» **INPUT**:
▬▬▬

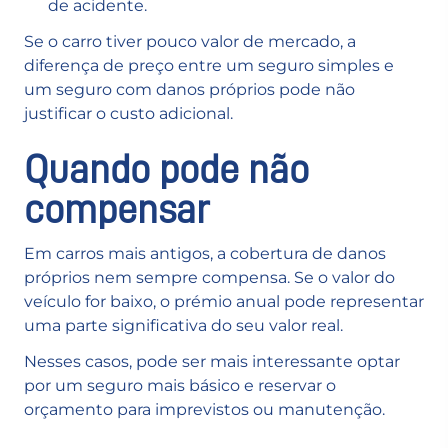
de acidente.
Se o carro tiver pouco valor de mercado, a
diferença de preço entre um seguro simples e
um seguro com danos próprios pode não
justificar o custo adicional.
Quando pode não
compensar
Em carros mais antigos, a cobertura de danos
próprios nem sempre compensa. Se o valor do
veículo for baixo, o prémio anual pode representar
uma parte significativa do seu valor real.
Nesses casos, pode ser mais interessante optar
por um seguro mais básico e reservar o
orçamento para imprevistos ou manutenção.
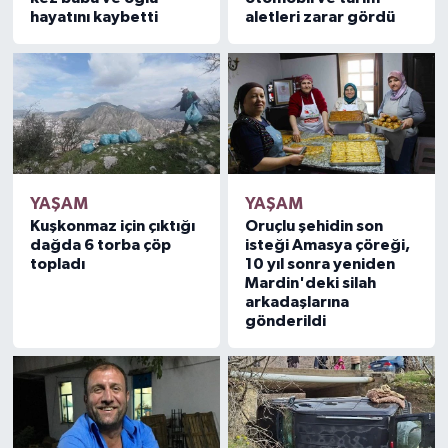
hayatını kaybetti
aletleri zarar gördü
YAŞAM
YAŞAM
Kuşkonmaz için çıktığı
Oruçlu şehidin son
dağda 6 torba çöp
isteği Amasya çöreği,
topladı
10 yıl sonra yeniden
Mardin'deki silah
arkadaşlarına
gönderildi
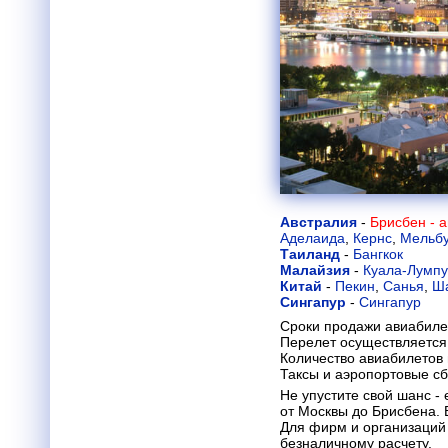
Австралия
-
Брисбен - 
Аделаида
,
Кернс
,
Мельб
Таиланд
-
Бангкок
Малайзия
-
Куала-Лумп
Китай
-
Пекин
,
Санья
,
Ш
Сингапур
-
Сингапур
Сроки продажи авиабиле
Перелет осуществляется 
Количество авиабилетов
Таксы и аэропортовые с
Не упустите свой шанс -
от Москвы до Брисбена. В
Для фирм и организаций
безналичному расчету.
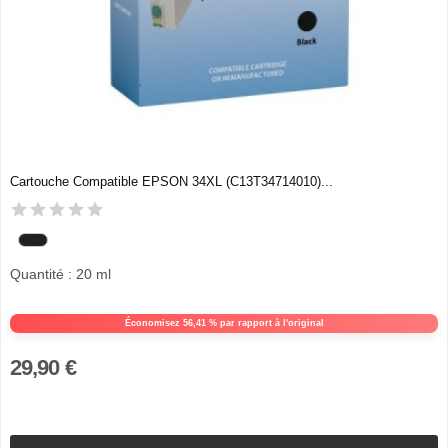
Cartouche Compatible EPSON 34XL (C13T34714010)...
Quantité : 20 ml
Économisez 56,41 % par rapport à l'original
29,90 €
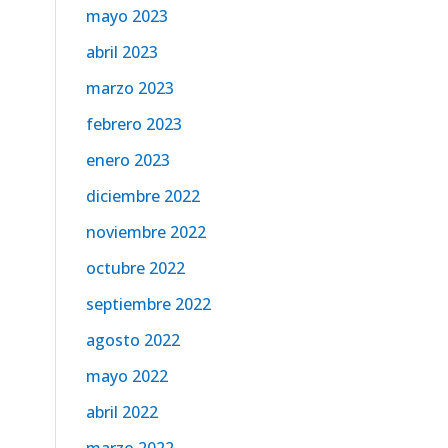
mayo 2023
abril 2023
marzo 2023
febrero 2023
enero 2023
diciembre 2022
noviembre 2022
octubre 2022
septiembre 2022
agosto 2022
mayo 2022
abril 2022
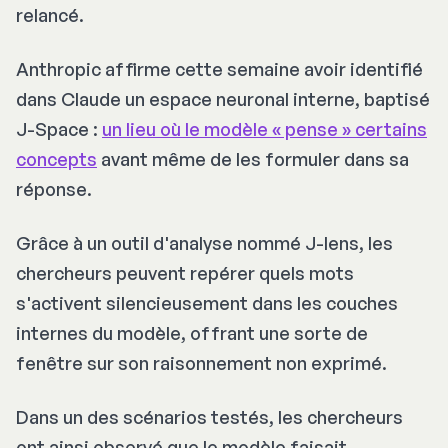
relancé.
Anthropic affirme cette semaine avoir identifié
dans Claude un espace neuronal interne, baptisé
J-Space
:
un lieu où le modèle « pense » certains
concepts
avant même de les formuler dans sa
réponse.
Grâce à un outil d'analyse nommé
J-lens
, les
chercheurs peuvent repérer quels mots
s'activent silencieusement dans les couches
internes du modèle, offrant une sorte de
fenêtre sur son raisonnement non exprimé.
Dans un des scénarios testés, les chercheurs
ont ainsi observé que le modèle faisait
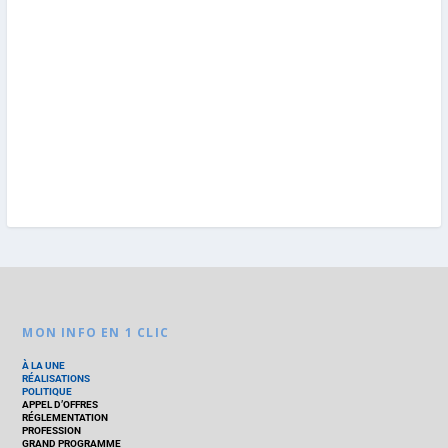
MON INFO EN 1 CLIC
À LA UNE
RÉALISATIONS
POLITIQUE
APPEL D’OFFRES
RÉGLEMENTATION
PROFESSION
GRAND PROGRAMME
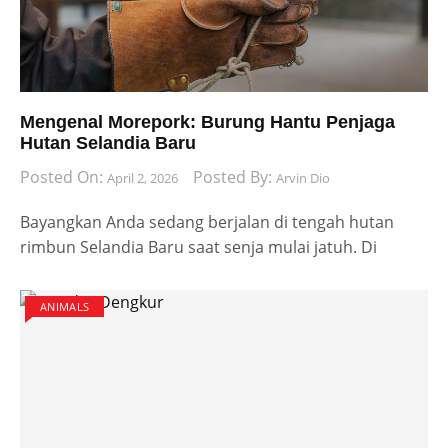
Mengenal Morepork: Burung Hantu Penjaga
Hutan Selandia Baru
Posted On:
Posted By:
April 2, 2026
Arvin Dio
Bayangkan Anda sedang berjalan di tengah hutan
rimbun Selandia Baru saat senja mulai jatuh. Di
ANIMALS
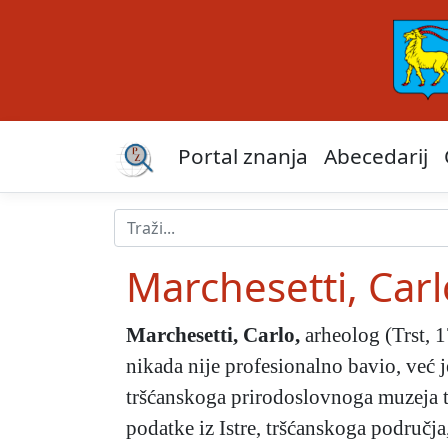
Portal znanja
Abecedarij
Marchesetti, Carl
Marchesetti, Carlo
,
arheolog (Trst, 1
nikada nije profesionalno bavio, već j
tršćanskoga prirodoslovnoga muzeja te
podatke iz Istre, tršćanskoga područja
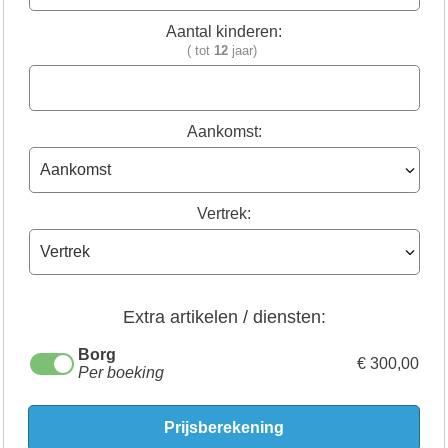
Aantal kinderen:
( tot
12
jaar)
Aankomst:
Vertrek:
Extra artikelen / diensten:
Borg
€ 300,00
Per boeking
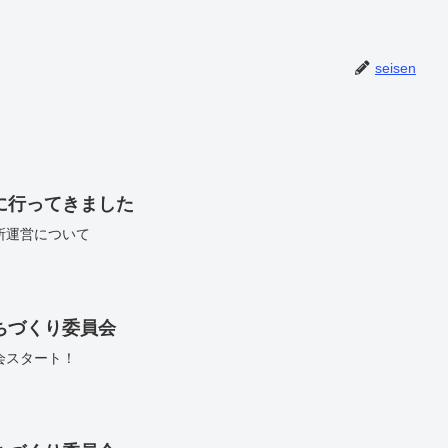
seisen
に行ってきました
所運営について
ちづくり委員会
員会スタート！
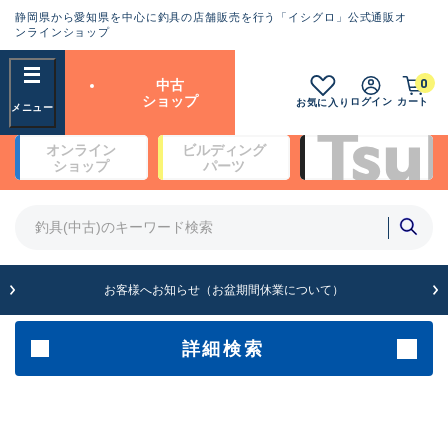
静岡県から愛知県を中心に釣具の店舗販売を行う「イシグロ」公式通販オ
ランクとは？
ンラインショップ
フリーワード
0
中古
SA
ショップ
ログイン
カート
お気に入り
新古品（メーカー問屋から仕
オンライン
ビルディング
入れた未使用品）
良
ショップ
パーツ
商品カテゴリ
※店頭展示時の置き傷が付いている
ものも含む
竿・ルアーロッド(4)
竿・ルアーロッド(64262)
リール・カスタムパーツ(35649)
A
ルアー・エギ(1807)
お客様へお知らせ（お盆期間休業について）
傷が極めて少ない極上品
その他・雑品(1061)
メーカー
詳細検索
B+
使用感や傷は少なく比較的美
店舗
品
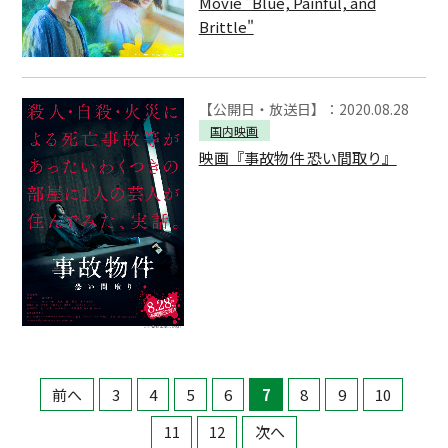
Movie "Blue, Painful, and
Brittle"
【公開日・放送日】：2020.08.28
国内映画
映画『事故物件 恐い間取り』
前へ
3
4
5
6
7
8
9
10
11
12
次へ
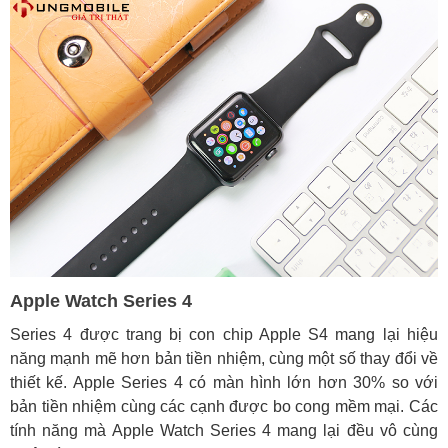
Apple Watch Series 4
Series 4 được trang bị con chip Apple S4 mang lại hiệu
năng mạnh mẽ hơn bản tiền nhiệm, cùng một số thay đổi về
thiết kế. Apple Series 4 có màn hình lớn hơn 30% so với
bản tiền nhiệm cùng các cạnh được bo cong mềm mại. Các
tính năng mà Apple Watch Series 4 mang lại đều vô cùng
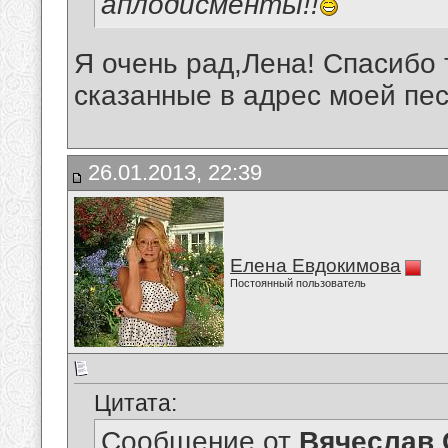
аплодисменты!!
Я очень рад,Лена! Спасибо 
сказанные в адрес моей пес
26.01.2013, 22:39
Елена Евдокимова
Постоянный пользователь
Цитата:
Сообщение от
Вячеслав 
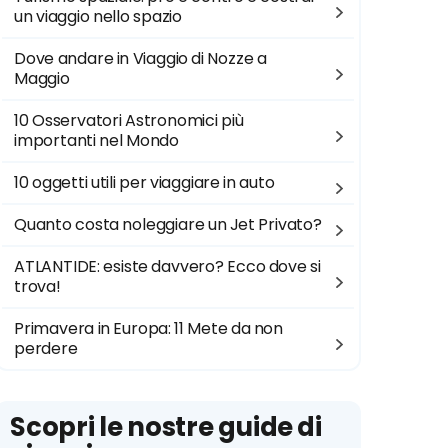
un viaggio nello spazio
Dove andare in Viaggio di Nozze a
Maggio
10 Osservatori Astronomici più
importanti nel Mondo
10 oggetti utili per viaggiare in auto
Quanto costa noleggiare un Jet Privato?
ATLANTIDE: esiste davvero? Ecco dove si
trova!
Primavera in Europa: 11 Mete da non
perdere
Scopri le nostre guide di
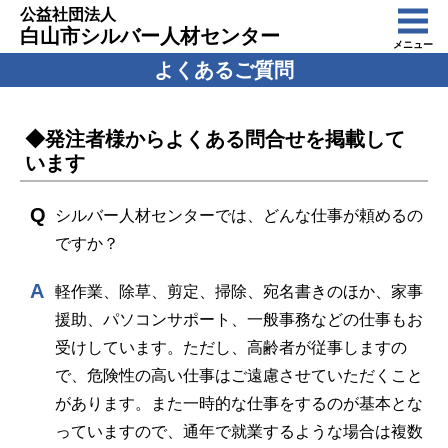
公益社団法人
白山市シルバー人材センター
メニュー
よくあるご質問
◆発注者様からよくある問合せを掲載して
います
シルバー人材センターでは、どんな仕事が頼めるの
ですか？
軽作業、除草、剪定、掃除、宛名書きのほか、家事
援助、パソコンサポート、一般事務などの仕事もお
受けしています。ただし、高齢者が従事しますの
で、危険性の高い仕事はご遠慮させていただくこと
があります。また一時的な仕事をするのが基本とな
っていますので、通年で就業するような場合は複数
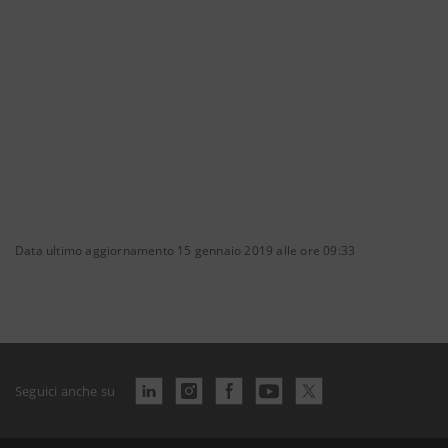
Data ultimo aggiornamento 15 gennaio 2019 alle ore 09:33
Seguici anche su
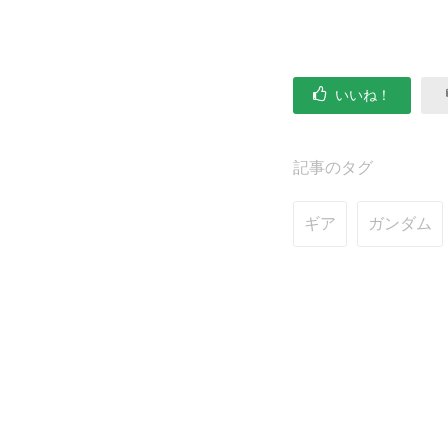
いいね！
記事のタグ
ギア
ガンダム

▬▬▬

» **ASSIGNMENT**: Edit all of the data above so that each "Сингапур" becomes "Гонконг" and everything else stays unchanged. Leave the pictures out of your answer.

» **WRITTEN SOLUTION**:
de acidente.
Se o carro tiver pouco valor de mercado, a
diferença de preço entre um seguro simples e
um seguro com danos próprios pode não
justificar o custo adicional.
Quando pode não
compensar
Em carros mais antigos, a cobertura de danos
próprios nem sempre compensa. Se o valor do
veículo for baixo, o prémio anual pode representar
uma parte significativa do seu valor real.
Nesses casos, pode ser mais interessante optar
por um seguro mais básico e reservar o
orçamento para imprevistos ou manutenção.
hayatını kaybetti
aletleri zarar gördü
YAŞAM
YAŞAM
Kuşkonmaz için çıktığı
Oruçlu şehidin son
dağda 6 torba çöp
isteği Amasya çöreği,
topladı
10 yıl sonra yeniden
Mardin'deki silah
arkadaşlarına
gönderildi
Австралия
-
Брисбен - 
Аделаида
,
Кернс
,
Мельб
Таиланд
-
Бангкок
Малайзия
-
Куала-Лумп
Китай
-
Пекин
,
Санья
,
Ш
Гонконг
-
Гонконг
Сроки продажи авиабиле
Перелет осуществляется 
Количество авиабилетов
Таксы и аэропортовые с
Не упустите свой шанс -
от Москвы до Брисбена. В
Для фирм и организаций
безналичному расчету.
Cartouche Compatible EPSON 34XL (C13T34714010)...
Quantité : 20 ml
Économisez 56,41 % par rapport à l'original
29,90 €
mayo 2023
abril 2023
marzo 2023
febrero 2023
enero 2023
diciembre 2022
noviembre 2022
octubre 2022
septiembre 2022
agosto 2022
mayo 2022
abril 2022
relancé.
Anthropic affirme cette semaine avoir identifié
dans Claude un espace neuronal interne, baptisé
J-Space
:
un lieu où le modèle « pense » certains
concepts
avant même de les formuler dans sa
réponse.
Grâce à un outil d'analyse nommé
J-lens
, les
chercheurs peuvent repérer quels mots
s'activent silencieusement dans les couches
internes du modèle, offrant une sorte de
fenêtre sur son raisonnement non exprimé.
Dans un des scénarios testés, les chercheurs
ont ainsi observé que le modèle faisait
MON INFO EN 1 CLIC
À LA UNE
RÉALISATIONS
POLITIQUE
APPEL D’OFFRES
RÉGLEMENTATION
PROFESSION
GRAND PROGRAMME
Mengenal Morepork: Burung Hantu Penjaga
Hutan Selandia Baru
Posted On:
Posted By:
April 2, 2026
Arvin Dio
Bayangkan Anda sedang berjalan di tengah hutan
rimbun Selandia Baru saat senja mulai jatuh. Di
ANIMALS
Portal znanja
Abecedarij
Marchesetti, Carl
Marchesetti, Carlo
,
arheolog (Trst, 1
nikada nije profesionalno bavio, već j
tršćanskoga prirodoslovnoga muzeja te
podatke iz Istre, tršćanskoga područja
Aantal kinderen:
( tot
12
jaar)
Aankomst:
Vertrek:
Extra artikelen / diensten:
Borg
€ 300,00
Per boeking
seisen
に行ってきました
所運営について
ちづくり委員会
員会スタート！
静岡県から愛知県を中心に釣具の店舗販売を行う「イシグロ」公式通販オ
ランクとは？
ンラインショップ
フリーワード
0
中古
SA
ショップ
ログイン
カート
お気に入り
新古品（メーカー問屋から仕
オンライン
ビルディング
入れた未使用品）
良
ショップ
パーツ
商品カテゴリ
※店頭展示時の置き傷が付いている
ものも含む
竿・ルアーロッド(4)
竿・ルアーロッド(64262)
リール・カスタムパーツ(35649)
A
ルアー・エギ(1807)
お客様へお知らせ（お盆期間休業について）
傷が極めて少ない極上品
その他・雑品(1061)
メーカー
詳細検索
B+
使用感や傷は少なく比較的美
店舗
品
Movie "Blue, Painful, and
Brittle"
【公開日・放送日】：2020.08.28
国内映画
映画『事故物件 恐い間取り』
前へ
3
4
5
6
7
8
9
10
11
12
次へ
Apple Watch Series 4
Series 4 được trang bị con chip Apple S4 mang lại hiệu
năng mạnh mẽ hơn bản tiền nhiệm, cùng một số thay đổi về
thiết kế. Apple Series 4 có màn hình lớn hơn 30% so với
bản tiền nhiệm cùng các cạnh được bo cong mềm mại. Các
tính năng mà Apple Watch Series 4 mang lại đều vô cùng
аплодисменты!!
Я очень рад,Лена! Спасибо 
сказанные в адрес моей пес
26.01.2013, 22:39
Елена Евдокимова
Постоянный пользователь
Цитата:
Сообщение от
Вячеслав 
un viaggio nello spazio
Dove andare in Viaggio di Nozze a
Maggio
10 Osservatori Astronomici più
importanti nel Mondo
10 oggetti utili per viaggiare in auto
Quanto costa noleggiare un Jet Privato?
ATLANTIDE: esiste davvero? Ecco dove si
trova!
Primavera in Europa: 11 Mete da non
perdere
Scopri le nostre guide di
公益社団法人
白山市シルバー人材センター
メニュー
よくあるご質問
◆発注者様からよくある問合せを掲載して
います
シルバー人材センターでは、どんな仕事が頼めるの
ですか？
軽作業、除草、剪定、掃除、宛名書きのほか、家事
援助、パソコンサポート、一般事務などの仕事もお
受けしています。ただし、高齢者が従事しますの
で、危険性の高い仕事はご遠慮させていただくこと
があります。また一時的な仕事をするのが基本とな
っていますので、通年で就業するような場合は複数
Data ultimo aggiornamento 15 gennaio 2019 alle ore 09:33
Seguici anche su
いいね！
記事のタグ
ギア
ガンダム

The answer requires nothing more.